As a new wave of competition surges in the global AI video generation field, Chinese tech company MiniMax's "Heluo AI" has made a strong entrance with its remarkable performance. Data shows that this AI product, launched in April of this year, achieved an astonishing 867.41% increase in visits by September, topping the global AI product visit growth rankings.
The core competitive edge of this product stems from its underlying technological support. MiniMax has built Heluo AI on a trillion-parameter MoE model, abab-6.5, equipping it with capabilities on par with GPT-4, Claude3Opus, and Gemini1.5Pro. In practical applications, Heluo AI not only supports basic functions such as voice calls, text interaction, and image recognition but is also notable for its video generation capabilities.
The turning point that truly brought Heluo AI to the forefront in the global market was on August 31st.
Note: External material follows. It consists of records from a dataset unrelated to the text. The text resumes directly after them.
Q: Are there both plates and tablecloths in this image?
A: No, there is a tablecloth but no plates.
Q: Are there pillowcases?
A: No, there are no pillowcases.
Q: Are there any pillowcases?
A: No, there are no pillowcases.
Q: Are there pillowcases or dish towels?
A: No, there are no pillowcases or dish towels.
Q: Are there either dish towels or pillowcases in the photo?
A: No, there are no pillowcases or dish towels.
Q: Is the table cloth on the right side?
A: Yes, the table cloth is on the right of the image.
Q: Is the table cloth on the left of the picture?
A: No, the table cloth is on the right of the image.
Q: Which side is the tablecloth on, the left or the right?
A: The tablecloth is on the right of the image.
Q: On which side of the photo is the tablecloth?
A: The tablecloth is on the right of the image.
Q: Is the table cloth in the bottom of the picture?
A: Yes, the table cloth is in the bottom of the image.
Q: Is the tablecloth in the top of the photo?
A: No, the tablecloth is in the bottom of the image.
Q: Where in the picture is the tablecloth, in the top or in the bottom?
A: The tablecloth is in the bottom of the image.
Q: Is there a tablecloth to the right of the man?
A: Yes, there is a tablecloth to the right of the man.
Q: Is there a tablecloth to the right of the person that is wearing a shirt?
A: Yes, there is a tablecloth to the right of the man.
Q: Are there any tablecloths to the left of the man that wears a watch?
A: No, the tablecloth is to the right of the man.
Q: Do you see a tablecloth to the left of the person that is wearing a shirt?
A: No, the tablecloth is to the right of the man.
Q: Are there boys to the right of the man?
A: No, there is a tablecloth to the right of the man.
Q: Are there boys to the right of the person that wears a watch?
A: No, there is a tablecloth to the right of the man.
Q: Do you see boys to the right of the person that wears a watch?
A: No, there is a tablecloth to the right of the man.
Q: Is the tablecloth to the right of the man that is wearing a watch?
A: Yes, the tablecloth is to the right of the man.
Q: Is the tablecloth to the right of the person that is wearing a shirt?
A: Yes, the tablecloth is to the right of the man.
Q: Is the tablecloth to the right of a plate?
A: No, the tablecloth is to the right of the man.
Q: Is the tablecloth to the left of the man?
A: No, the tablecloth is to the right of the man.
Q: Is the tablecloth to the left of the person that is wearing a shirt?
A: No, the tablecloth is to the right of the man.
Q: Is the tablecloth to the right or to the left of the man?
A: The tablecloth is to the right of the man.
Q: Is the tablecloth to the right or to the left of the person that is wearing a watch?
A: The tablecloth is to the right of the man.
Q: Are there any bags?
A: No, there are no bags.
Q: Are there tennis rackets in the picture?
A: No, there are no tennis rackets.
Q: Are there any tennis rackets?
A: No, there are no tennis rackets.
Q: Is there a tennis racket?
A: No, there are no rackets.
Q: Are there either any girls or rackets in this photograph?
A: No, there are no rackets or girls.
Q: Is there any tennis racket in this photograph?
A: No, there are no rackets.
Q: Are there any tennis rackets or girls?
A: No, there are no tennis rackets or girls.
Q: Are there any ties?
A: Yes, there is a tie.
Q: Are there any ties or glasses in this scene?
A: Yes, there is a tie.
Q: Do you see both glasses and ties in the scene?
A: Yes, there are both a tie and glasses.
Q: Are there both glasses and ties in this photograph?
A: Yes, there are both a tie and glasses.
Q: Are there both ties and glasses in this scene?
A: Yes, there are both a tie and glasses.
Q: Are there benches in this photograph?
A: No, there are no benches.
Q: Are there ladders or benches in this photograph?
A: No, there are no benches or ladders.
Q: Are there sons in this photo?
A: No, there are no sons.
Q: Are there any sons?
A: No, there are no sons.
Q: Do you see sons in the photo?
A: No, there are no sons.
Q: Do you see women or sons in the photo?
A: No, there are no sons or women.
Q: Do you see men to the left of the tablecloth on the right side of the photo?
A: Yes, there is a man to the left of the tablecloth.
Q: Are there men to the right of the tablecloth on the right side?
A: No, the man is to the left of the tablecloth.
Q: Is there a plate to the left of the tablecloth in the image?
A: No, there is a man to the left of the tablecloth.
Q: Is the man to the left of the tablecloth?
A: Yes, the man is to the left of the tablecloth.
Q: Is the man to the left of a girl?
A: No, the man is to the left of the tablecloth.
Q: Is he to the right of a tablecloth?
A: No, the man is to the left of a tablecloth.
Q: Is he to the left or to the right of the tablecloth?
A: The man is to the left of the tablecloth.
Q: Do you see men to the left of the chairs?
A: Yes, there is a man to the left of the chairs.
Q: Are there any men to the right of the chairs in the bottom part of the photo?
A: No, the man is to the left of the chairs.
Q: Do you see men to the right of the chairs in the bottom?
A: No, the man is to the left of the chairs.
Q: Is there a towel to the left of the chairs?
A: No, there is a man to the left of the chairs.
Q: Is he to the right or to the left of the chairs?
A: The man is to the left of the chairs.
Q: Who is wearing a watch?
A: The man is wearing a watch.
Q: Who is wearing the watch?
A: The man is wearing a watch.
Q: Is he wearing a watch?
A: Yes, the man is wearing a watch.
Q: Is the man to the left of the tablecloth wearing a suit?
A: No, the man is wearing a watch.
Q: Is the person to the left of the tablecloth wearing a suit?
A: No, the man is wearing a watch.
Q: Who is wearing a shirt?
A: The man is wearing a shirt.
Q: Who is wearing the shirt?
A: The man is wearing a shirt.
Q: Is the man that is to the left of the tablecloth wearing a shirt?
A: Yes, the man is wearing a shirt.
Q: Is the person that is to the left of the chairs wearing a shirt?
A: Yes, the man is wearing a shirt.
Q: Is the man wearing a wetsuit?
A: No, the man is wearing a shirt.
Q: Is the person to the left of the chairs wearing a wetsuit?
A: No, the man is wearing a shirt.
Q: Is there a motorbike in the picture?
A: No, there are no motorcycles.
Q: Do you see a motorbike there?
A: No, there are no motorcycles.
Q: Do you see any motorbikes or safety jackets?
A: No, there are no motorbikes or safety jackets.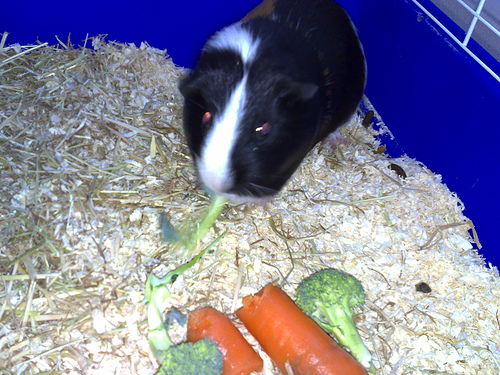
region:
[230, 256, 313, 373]
carrot with bite marks taken out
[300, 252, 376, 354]
floret of green brocolli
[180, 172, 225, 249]
greens being eaten by a guinea pig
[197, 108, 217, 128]
red relfection in an eye of a guinea pig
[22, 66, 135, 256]
straw bedding in an enclosure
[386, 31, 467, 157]
blue wall of an enclosure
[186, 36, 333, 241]
black and white guinea pig eating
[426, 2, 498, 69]
white wire cage wall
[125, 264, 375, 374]
a guinea pig's dinner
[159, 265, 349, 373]
green and orange veggies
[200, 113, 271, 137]
the animal has red eyes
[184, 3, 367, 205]
the animal is black and white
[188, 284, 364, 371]
the carrot is orange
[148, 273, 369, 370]
the broccoli is green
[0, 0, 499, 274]
the container is blue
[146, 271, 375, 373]
vegetable left in cage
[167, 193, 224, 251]
the animal is eating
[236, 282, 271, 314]
the carrot was bit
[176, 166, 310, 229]
the animal has whiskers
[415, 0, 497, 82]
the cage has white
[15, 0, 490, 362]
A black and white gerbil in its cage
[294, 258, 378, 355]
A green piece of broccoli by the carrot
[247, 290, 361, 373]
A large orange carrot by the broccoli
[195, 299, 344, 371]
Two pieces of large orange carrot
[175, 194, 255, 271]
A green vegetable in the gerbil's mouth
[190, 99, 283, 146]
The hamster has small red eyes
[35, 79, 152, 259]
Wood chips lining the hamster's cage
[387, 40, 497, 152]
Plain blue wall on the cage of the hamster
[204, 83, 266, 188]
A white stripe on the hamster's head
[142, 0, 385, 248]
A hamster eating a small piece of broccoli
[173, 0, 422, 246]
Guinea pig in a cage.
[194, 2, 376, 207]
The guinea pig is mostly black.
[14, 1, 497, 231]
Inside of the cage is blue.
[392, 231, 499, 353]
Wood chips on the bottom.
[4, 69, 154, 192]
Hay in the cage.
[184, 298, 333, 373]
Carrots in the cage.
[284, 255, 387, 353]
Broccoli in the cage.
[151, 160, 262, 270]
The guinea pig is eating.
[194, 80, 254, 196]
White on the face.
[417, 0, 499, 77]
Top of the cage is white.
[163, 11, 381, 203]
the guinea pig is black and white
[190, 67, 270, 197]
face of guinea pig is white and black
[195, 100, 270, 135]
eyes of guinea pig are red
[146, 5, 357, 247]
the guinea pig is eating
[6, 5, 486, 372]
the guinea pig is in a cage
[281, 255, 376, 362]
green broccoli in a cage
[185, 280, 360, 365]
two carrots in a cage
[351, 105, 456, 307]
poop of guinea pig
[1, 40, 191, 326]
hay in the cage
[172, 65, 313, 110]
ears of guinea pig are black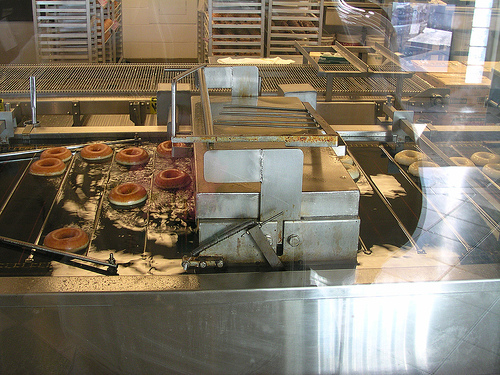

On that day, MiniMax released the first AI high-definition video generation model, "abab-video-1." This English-supported model can generate high-definition videos at a resolution of 1280*720 and 25 frames per second, although currently limited to a duration of 6 seconds, it has already demonstrated technical prowess comparable to top international products like OpenAI's Sora and Runway. In authoritative VBench video generation model evaluations, Heluo AI ranked first for its excellent picture quality, coherence, and smoothness.
The response to Heluo AI in the overseas market has been overwhelming. A Star Wars-themed video created by filmmaker Dave Clark surpassed 5 million views within 48 hours, drawing widespread attention. Notably, during the National Day holiday, the image-to-video feature further positioned Heluo AI as a formidable competitor to American companies like Runway and Luma AI.
This phenomenon is not isolated. In the AI video generation field, Chinese tech companies including Zhipu, ByteDance, and Kuaishou have all launched unique video models capable of generating high-quality video content over 5 seconds long. Overseas media widely believe that Chinese enterprises will play an increasingly important role in the future development of AI video technology.